Segundo ele, ainda não é possível antecipar o valor final do orçamento dos Jogos com base no que já foi divulgado. Em comparação, a Olimpíada de Londres custou cerca de 35 bilhões de reais (8,9 bilhões de libras).

A matriz de responsabilidade dos Jogos Olímpicos, documento que define as obrigações de cada ente federado na preparação para o evento, inclui somente os projetos que serão executados devido à Olimpíada, em especial as arenas esportivas e os locais de acomodação para atletas e jornalistas.

O orçamento das obras públicas que precisaram ser antecipadas devido aos Jogos será divulgado em março. O custo total das obras de infraestrutura e dos projetos exclusivos da Olimpíada foi estimado no dossiê da candidatura carioca em 23,2 bilhões de reais.

“A estimativa dos Jogos está no dossiê. Agora estou tratando da execução, é diferente do dossiê. Não vou adivinhar ou chutar, e a matriz vai evoluindo. No ano de 2014, com a inclusão de Deodoro, a matriz vai avançar bastante”, disse o presidente da APO, general Fernando Azevedo. Segundo ele, o complexo de Deodoro, sede de 11 modalidades olímpicas e de responsabilidade da prefeitura do Rio, será licitado em abril.

NOVAS RESPONSABILIDADES

Na semana passada, o comitê organizador dos Jogos (Rio 2016) anunciou um orçamento de 7 bilhões de reais para suas operações, uma alta de 2,8 bilhões de reais em relação ao dossiê da candidatura.

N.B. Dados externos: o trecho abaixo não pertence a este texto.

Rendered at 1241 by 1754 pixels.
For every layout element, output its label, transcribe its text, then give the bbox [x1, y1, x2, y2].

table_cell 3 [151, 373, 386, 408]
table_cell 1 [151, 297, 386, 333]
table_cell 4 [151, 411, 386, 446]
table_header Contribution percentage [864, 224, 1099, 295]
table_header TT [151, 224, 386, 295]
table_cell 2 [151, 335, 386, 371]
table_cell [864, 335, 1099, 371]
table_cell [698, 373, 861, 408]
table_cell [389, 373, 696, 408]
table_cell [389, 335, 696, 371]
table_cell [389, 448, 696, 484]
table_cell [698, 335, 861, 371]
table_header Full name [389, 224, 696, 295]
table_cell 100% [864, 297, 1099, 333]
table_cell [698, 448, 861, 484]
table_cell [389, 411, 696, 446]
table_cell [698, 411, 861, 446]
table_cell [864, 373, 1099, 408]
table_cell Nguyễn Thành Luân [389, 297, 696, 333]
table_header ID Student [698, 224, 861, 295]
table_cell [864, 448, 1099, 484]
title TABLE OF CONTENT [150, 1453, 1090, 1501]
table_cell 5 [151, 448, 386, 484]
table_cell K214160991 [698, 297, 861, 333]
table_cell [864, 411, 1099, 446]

O comitê informou que não terá recursos públicos, apesar da previsão na candidatura de um aporte de até 1,4 bilhão de reais. A decisão foi tomada depois de a Fifa ter sido alvo de protestos no ano passado, durante a Copa das Confederações, pelo uso de recursos do governo para o Mundial deste ano.

Apesar de garantir que não haverá repasses de recursos, a APO disse que algumas responsabilidades atualmente do Rio 2016 podem passar para os entes federados. Como possíveis exemplos, o general Azevedo citou a montagem da arena do vôlei de praia em Copacabana e a adaptação do Maracanã para a cerimônia de abertura dos Jogos.

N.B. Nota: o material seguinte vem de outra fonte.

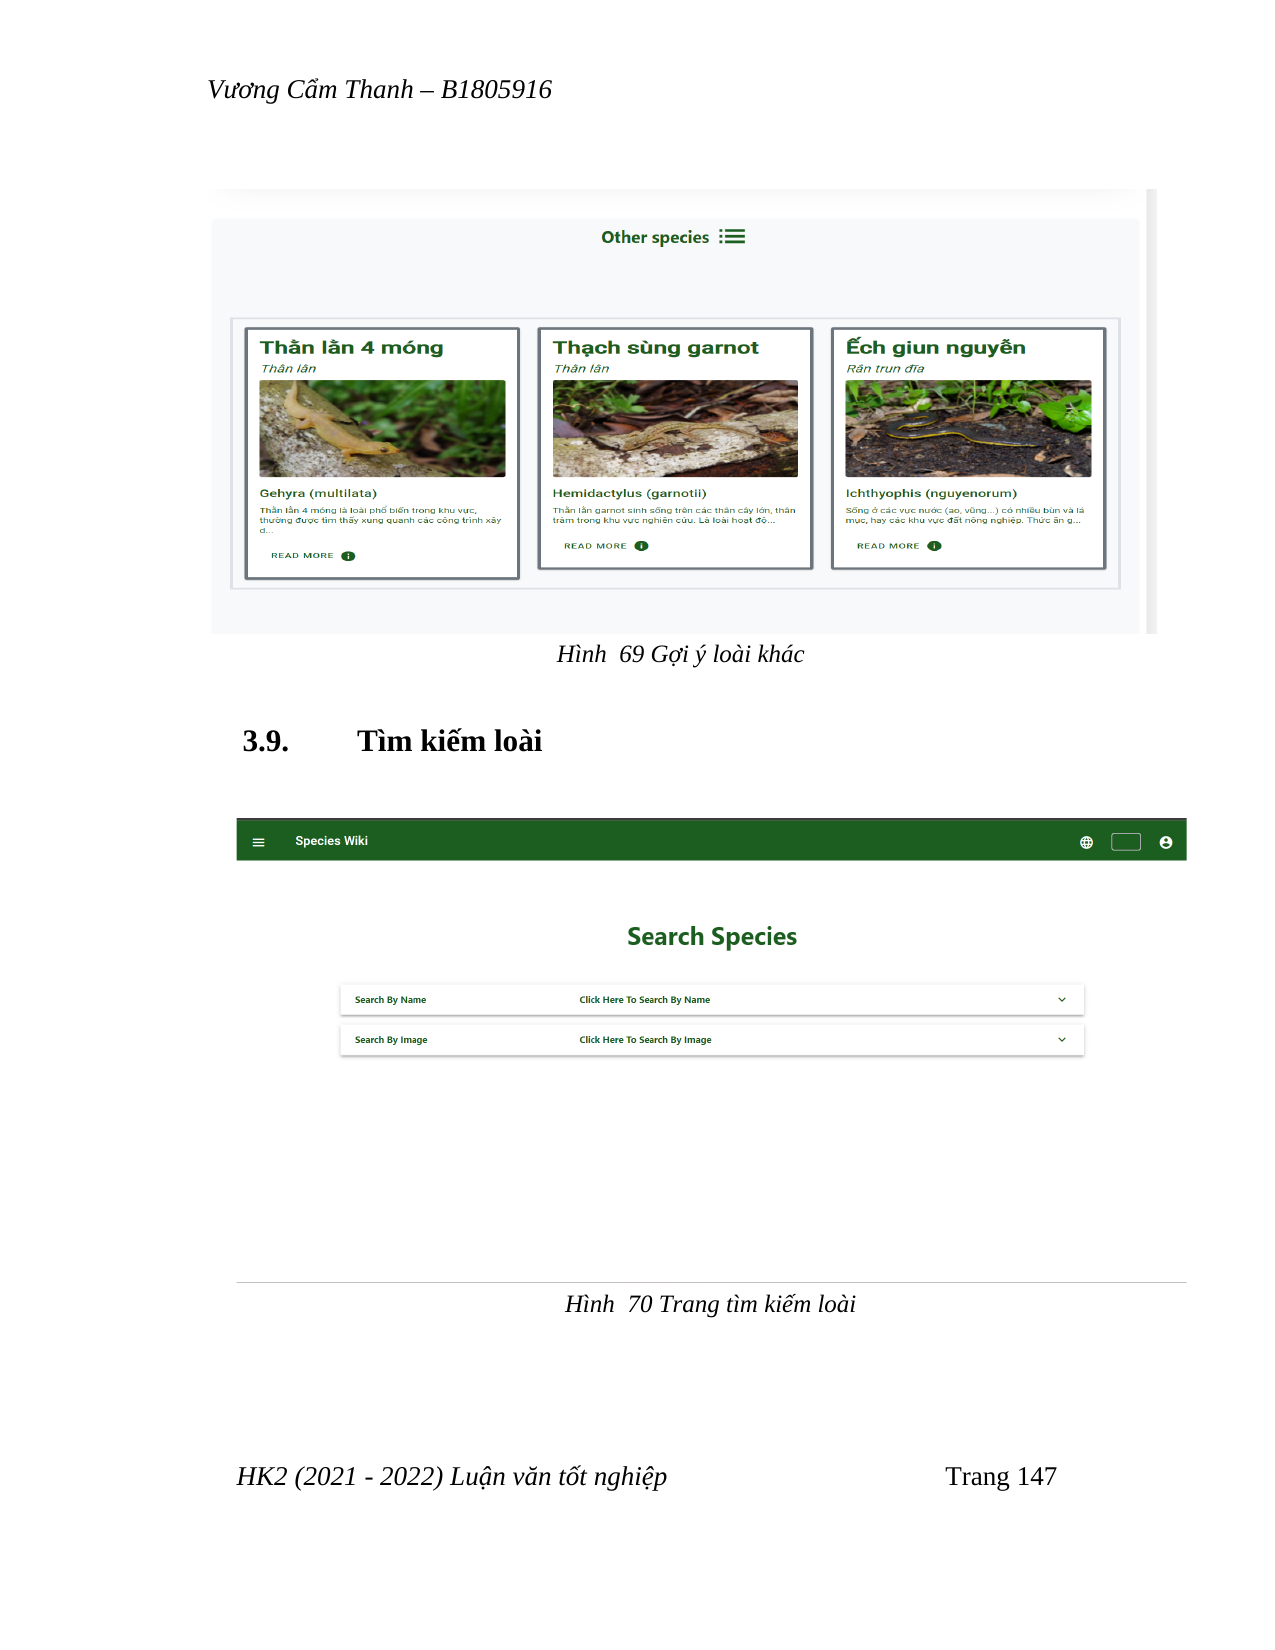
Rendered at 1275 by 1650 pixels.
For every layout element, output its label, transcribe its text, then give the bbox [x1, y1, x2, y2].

picture [236, 818, 1187, 1283]
subtitle Tìm kiếm loài [236, 722, 1157, 758]
picture [206, 189, 1157, 634]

“A diretriz dos entes federativos é não passar recursos ao Rio 2016. Apesar de estar no dossiê, a decisão agora é não passar recursos. Se for o caso, os entes vão assumir projetos ou serviços”, disse o presidente da APO.

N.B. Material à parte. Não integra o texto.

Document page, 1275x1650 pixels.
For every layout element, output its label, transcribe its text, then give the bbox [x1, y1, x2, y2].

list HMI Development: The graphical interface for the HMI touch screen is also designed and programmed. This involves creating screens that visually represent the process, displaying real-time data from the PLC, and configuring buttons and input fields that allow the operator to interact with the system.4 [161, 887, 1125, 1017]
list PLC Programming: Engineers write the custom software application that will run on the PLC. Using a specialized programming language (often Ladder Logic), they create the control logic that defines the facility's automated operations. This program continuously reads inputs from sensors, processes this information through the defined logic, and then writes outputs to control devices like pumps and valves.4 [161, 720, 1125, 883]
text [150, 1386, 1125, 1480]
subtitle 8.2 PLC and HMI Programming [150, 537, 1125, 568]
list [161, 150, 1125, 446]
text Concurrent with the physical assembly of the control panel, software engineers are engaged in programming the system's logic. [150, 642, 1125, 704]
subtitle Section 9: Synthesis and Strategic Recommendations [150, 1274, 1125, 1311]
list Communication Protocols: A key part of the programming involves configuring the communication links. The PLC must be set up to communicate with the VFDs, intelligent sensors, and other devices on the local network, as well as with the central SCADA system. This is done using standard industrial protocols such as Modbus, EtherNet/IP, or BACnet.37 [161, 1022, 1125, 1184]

O anúncio do orçamento aconteceu uma semana após visita ao Rio do presidente do Comitê Olímpico Internacional (COI), Thomas Bach, que fez um alerta aos organizadores afirmando que o tempo é uma questão-chave para a realização bem-sucedida dos Jogos.

Apesar de ter sido eleita em 2009 para realizar a primeira Olimpíada na América do Sul, o Rio de Janeiro enfrenta problemas em alguns aspectos da preparação, como a despoluição da Baía de Guanabara e as obras do Complexo Esportivo de Deodoro.

De acordo com a presidente da Empresa Olímpica Municipal do Rio, Maria Silvia Bastos Marques, “Deodoro é uma missão difícil, mas está longe de ser impossível”.